El sobrino preferido

Pascual Gaviria
08 de abril de 2009 - 04:00 a. m.

LA TÍA ZEITUNI INTENTÓ PONER orden a la maraña de obligaciones familiares que aparecieron durante el primer viaje de Barack Obama a Kenia.

Los tribunales todavía no resolvían la división de la herencia del viejo Barack entre sus tres esposas, sus siete hijos, su hermana mayor y los celos de clanes y hermanos medios. El visitante de 27 años parecía uno más de los tesoros en disputa. Lo halagaban y lo censuraban por el orden de sus encuentros, le entregaban secretos dudosos a cambio de lealtad, le mostraban la senda de las obligaciones primitivas. Obama iba de la mano de su hermana Auma en medio del difícil safari: “… no teníamos más remedio que rendirnos a las numerosas invitaciones de nuestros tíos, sobrinos, primos, primos segundos, que reclamaban nuestra presencia a comer con ellos sin que importara la hora o cuántas otras cenas habíamos atendido antes, si no queríamos ofenderlos”. Entonces, la tía soltó su corta sentencia buscando poner algunos límites: “Si todo el mundo es familia, entonces nadie es familia”.

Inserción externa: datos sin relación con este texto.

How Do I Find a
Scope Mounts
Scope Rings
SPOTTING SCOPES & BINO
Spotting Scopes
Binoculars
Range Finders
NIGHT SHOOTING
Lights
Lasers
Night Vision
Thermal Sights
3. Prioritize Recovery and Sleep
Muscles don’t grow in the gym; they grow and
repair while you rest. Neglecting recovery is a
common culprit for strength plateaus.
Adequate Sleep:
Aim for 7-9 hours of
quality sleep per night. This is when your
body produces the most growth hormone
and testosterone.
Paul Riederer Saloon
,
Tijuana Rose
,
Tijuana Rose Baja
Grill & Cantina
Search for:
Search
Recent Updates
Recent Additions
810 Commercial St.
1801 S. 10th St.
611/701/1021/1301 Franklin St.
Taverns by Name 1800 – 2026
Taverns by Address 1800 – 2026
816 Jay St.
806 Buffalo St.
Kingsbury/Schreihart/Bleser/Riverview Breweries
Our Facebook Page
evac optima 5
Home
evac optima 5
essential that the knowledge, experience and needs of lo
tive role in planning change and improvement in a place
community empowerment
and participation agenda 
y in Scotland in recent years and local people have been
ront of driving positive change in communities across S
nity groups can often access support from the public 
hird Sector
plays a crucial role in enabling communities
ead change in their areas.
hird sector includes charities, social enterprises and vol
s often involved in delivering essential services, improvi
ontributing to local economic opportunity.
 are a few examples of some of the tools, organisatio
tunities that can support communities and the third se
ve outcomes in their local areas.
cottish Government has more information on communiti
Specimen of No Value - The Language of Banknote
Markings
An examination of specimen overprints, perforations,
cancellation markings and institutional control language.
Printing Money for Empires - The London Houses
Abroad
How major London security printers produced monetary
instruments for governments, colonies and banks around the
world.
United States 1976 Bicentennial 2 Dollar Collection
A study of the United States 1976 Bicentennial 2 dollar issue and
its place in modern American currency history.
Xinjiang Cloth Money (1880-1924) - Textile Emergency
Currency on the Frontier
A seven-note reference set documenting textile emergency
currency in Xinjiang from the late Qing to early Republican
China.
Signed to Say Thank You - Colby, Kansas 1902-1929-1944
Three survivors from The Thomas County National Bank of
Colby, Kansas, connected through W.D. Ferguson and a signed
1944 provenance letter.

Obama repetiría la frase en medio de la confusión de historias y saludos durante sus dos semanas en Nairobi. Su padre había convertido su familia en una tribu inexplicable, acogiendo como hijos a los hijos “dudosos” de sus ex esposas, olvidando a medias a sus hijos ciertos, protegiendo a medias a los hermanos de su madre de crianza, velando a medias por los hijos de sus medios hermanos: una paradoja de generosidad y desidia. La frase de la tía Zeituni era un comienzo pero no daba claves suficientes sobre sus obligaciones con la parentela, Obama intentaba ordenar círculos familiares de primer y segundo grado y se dolía de las pocas respuestas: “Era eso lo que me hacía sentir intranquilo, que nadie aquí pudiera decirme lo que mis lazos de sangre exigían o cómo esas exigencias se podían reconciliar con alguna idea aún más profunda de la relación humana”.

La tía Zeituni recibió a Barack en el aeropuerto de Nairobi. Una señora alta de piel morena que sonreía con aire maternal. “Bienvenido a casa  —dijo Zeituni y me besó en ambas mejillas—”. Era una de las mujeres afortunadas del clan Obama. Trabajaba como programadora en una fábrica de cerveza, una mujer orgullosa y alegre que alardeaba de sus dotes de bailarina: “Déjame decirte algo, Barry: si en algún sitio se baila, entonces he estado allí. Pregunta a los que están aquí quién es la campeona de las bailarinas. ¿Y quieres saber quién fue siempre mi pareja ideal? Tu padre”. Parece que Obama la ubicó en el círculo más cercano de sus obligaciones y sus afectos durante esos quince días de torbellinos familiares: “Si Jane o Zeituni enfermasen, si sus empresas cerraran o las despidieran, no percibirían ningún tipo de prestación social. Sólo tenían a la familia y los parientes cercanos. Ahora, me dije a mí mismo, yo era parte de la familia. Tenía responsabilidades”.

Un juez de inmigración en Estados Unidos ha decidido postergar la deportación de la tía Zeituni hasta que se decida de nuevo sobre su petición de asilo político. La antigua bailarina ahora luce bastón. Durante cinco años vivió en una casa sostenida con auxilios públicos en Boston. La fascinante historia familiar de Obama ha dejado ver una de sus encrucijadas. ¿La misma desidia del padre? ¿La misma generosidad? Cualquier opción condena al presidente. Ahora entiendo la definición de sí mismo que encontró Obama durante su primer vuelo rumbo a Kenia: “Un occidental que no se encontraba del todo en casa en Occidente, un africano de camino a una tierra llena de desconocidos”.